Data for processing Start Marker

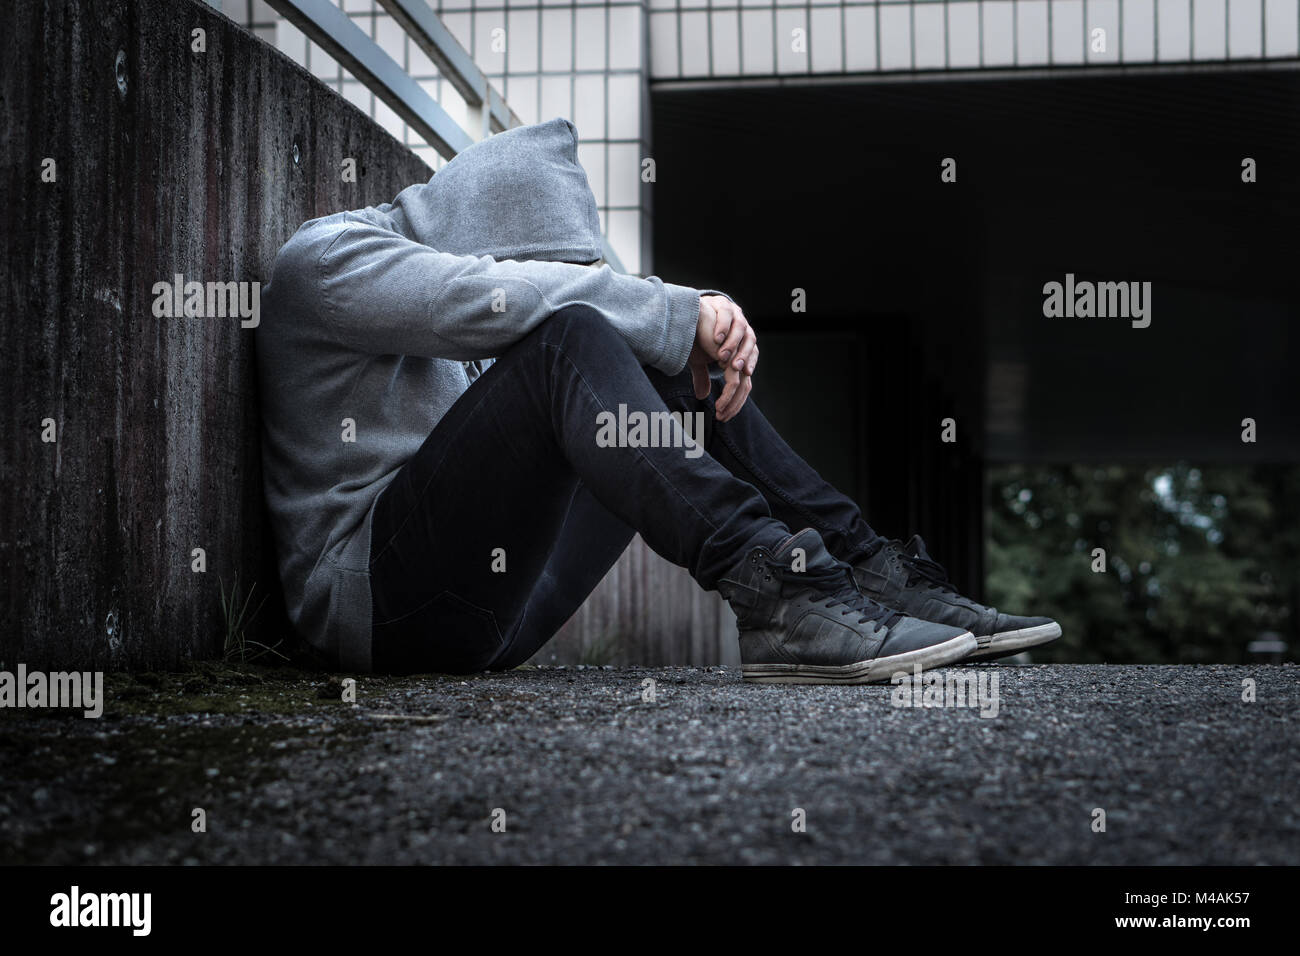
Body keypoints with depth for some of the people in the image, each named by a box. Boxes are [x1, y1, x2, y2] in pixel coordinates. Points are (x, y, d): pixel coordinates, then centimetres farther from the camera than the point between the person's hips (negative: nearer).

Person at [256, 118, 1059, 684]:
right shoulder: (326, 257, -5)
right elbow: (506, 298, -22)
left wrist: (705, 339, -6)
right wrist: (686, 316, -18)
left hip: (494, 601, 9)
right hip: (377, 592, -9)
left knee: (674, 374, 6)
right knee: (565, 340, -27)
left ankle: (875, 576, -5)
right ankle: (775, 591, -40)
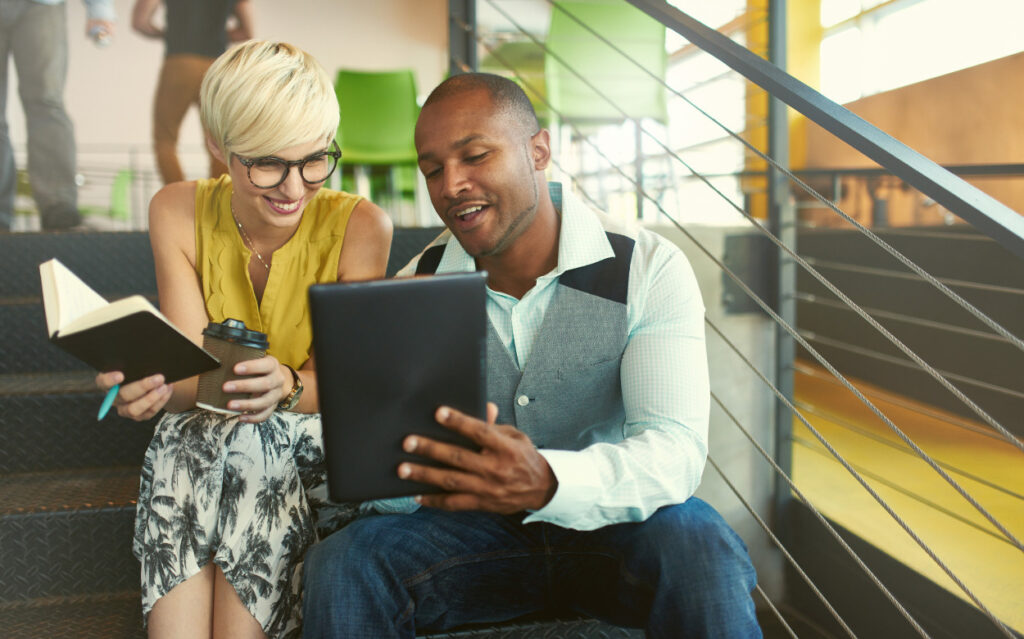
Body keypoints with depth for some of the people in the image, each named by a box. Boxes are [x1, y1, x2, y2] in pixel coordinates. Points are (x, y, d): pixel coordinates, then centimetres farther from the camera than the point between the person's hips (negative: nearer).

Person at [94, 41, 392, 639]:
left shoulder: (360, 226, -12)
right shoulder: (178, 212, -6)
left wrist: (289, 386, -35)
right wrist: (153, 383, -35)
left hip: (316, 440, -1)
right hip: (203, 437, 2)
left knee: (251, 449, -29)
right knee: (183, 440, -28)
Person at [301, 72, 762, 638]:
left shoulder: (650, 270, -11)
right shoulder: (419, 286, -1)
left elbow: (676, 448, -21)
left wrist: (549, 481, -41)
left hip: (613, 524, -2)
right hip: (473, 528, 2)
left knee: (697, 548, -34)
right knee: (340, 563, -23)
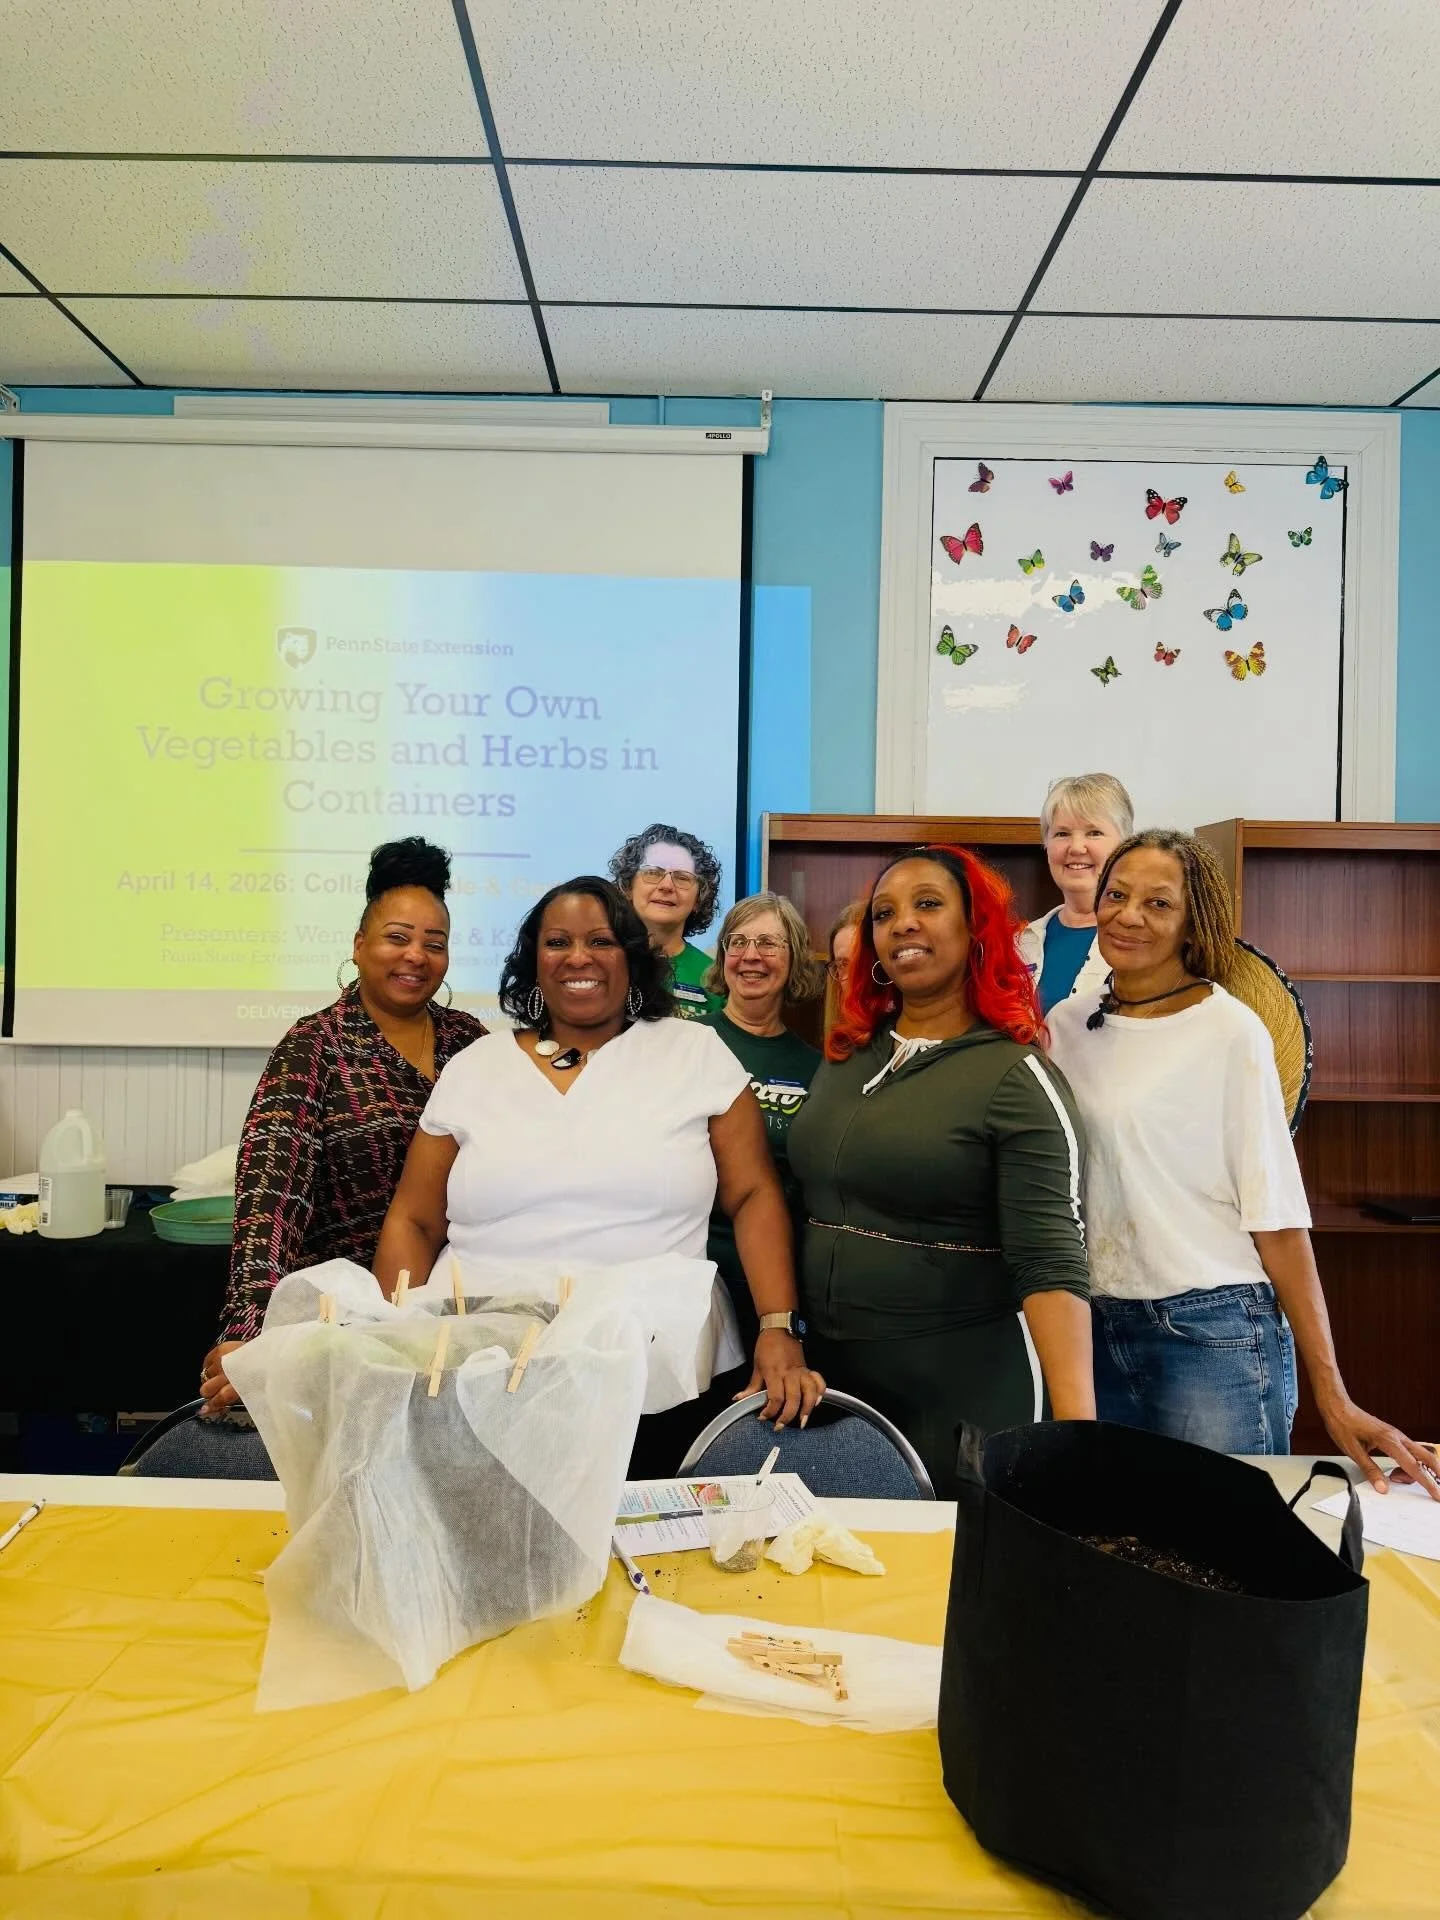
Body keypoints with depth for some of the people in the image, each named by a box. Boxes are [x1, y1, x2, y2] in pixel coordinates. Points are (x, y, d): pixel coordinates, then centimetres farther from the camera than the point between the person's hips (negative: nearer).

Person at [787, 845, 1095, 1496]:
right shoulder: (845, 1057, 5)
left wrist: (1076, 1426, -28)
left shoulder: (1016, 1077, -13)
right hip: (831, 1368, 6)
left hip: (963, 1386, -5)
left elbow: (1049, 1263, -19)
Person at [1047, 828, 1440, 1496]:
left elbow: (1275, 1213, -10)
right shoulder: (1064, 1026, 5)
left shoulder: (1229, 1030, -8)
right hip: (1095, 1332, 5)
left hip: (1215, 1337, -4)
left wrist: (1332, 1397, -12)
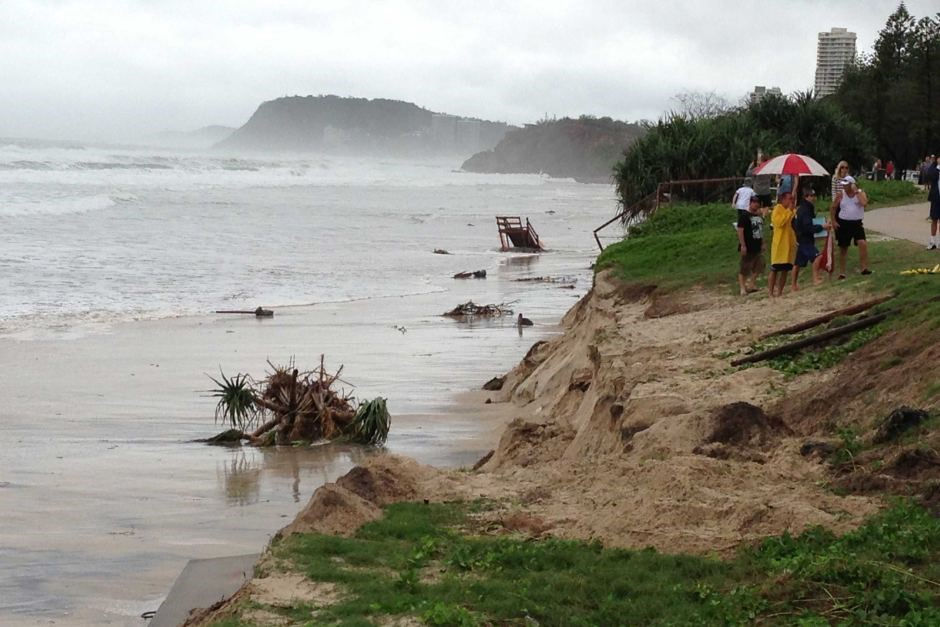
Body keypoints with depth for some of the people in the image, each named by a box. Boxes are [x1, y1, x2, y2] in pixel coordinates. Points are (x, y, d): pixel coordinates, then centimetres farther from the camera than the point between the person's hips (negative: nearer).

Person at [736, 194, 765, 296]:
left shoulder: (759, 216, 13)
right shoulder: (744, 215, -11)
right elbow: (740, 230, -16)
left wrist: (762, 244, 18)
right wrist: (743, 245, -20)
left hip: (757, 247, 8)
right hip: (747, 247, -8)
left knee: (757, 268, 9)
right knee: (744, 269, -2)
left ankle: (751, 284, 21)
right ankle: (743, 288, 2)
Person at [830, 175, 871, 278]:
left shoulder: (861, 193, -3)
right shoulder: (840, 195, 0)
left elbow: (864, 203, -24)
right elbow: (833, 208, 9)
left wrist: (856, 192, -18)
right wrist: (833, 221, 1)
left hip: (857, 223, -1)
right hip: (843, 224, 1)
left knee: (862, 243, -22)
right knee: (843, 248, 8)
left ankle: (864, 268, -18)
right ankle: (842, 272, 18)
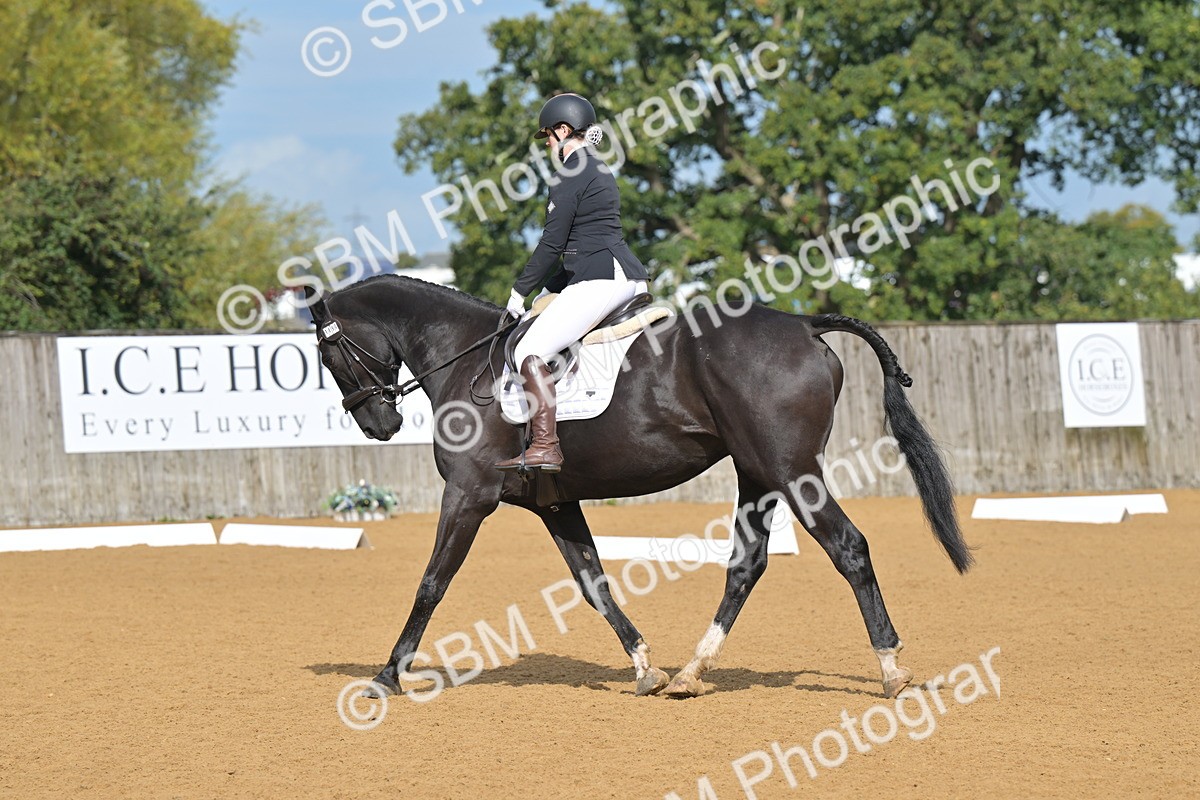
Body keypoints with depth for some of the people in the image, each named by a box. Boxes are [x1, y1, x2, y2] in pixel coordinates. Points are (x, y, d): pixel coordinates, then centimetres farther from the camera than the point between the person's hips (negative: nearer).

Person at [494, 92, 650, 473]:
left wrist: (520, 290, 0)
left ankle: (545, 447, -27)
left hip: (601, 278, -11)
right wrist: (550, 287, 25)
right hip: (630, 278, 11)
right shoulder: (599, 170, 22)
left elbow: (552, 244, -10)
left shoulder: (571, 174, -8)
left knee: (530, 352, -16)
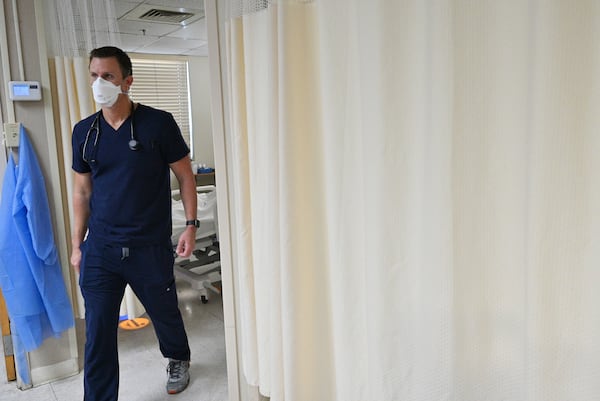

Data for processing End Marker

Required work:
Report each line above containing the string "elbow".

Solution to this exercise:
right elbow: (506, 298, -22)
left elbow: (676, 448, -21)
left elbow: (1049, 1263, -19)
left elbow: (1275, 1213, -10)
right elbow: (740, 230, -16)
left elbow: (864, 203, -24)
right elbow: (833, 208, 9)
left elbow: (552, 244, -10)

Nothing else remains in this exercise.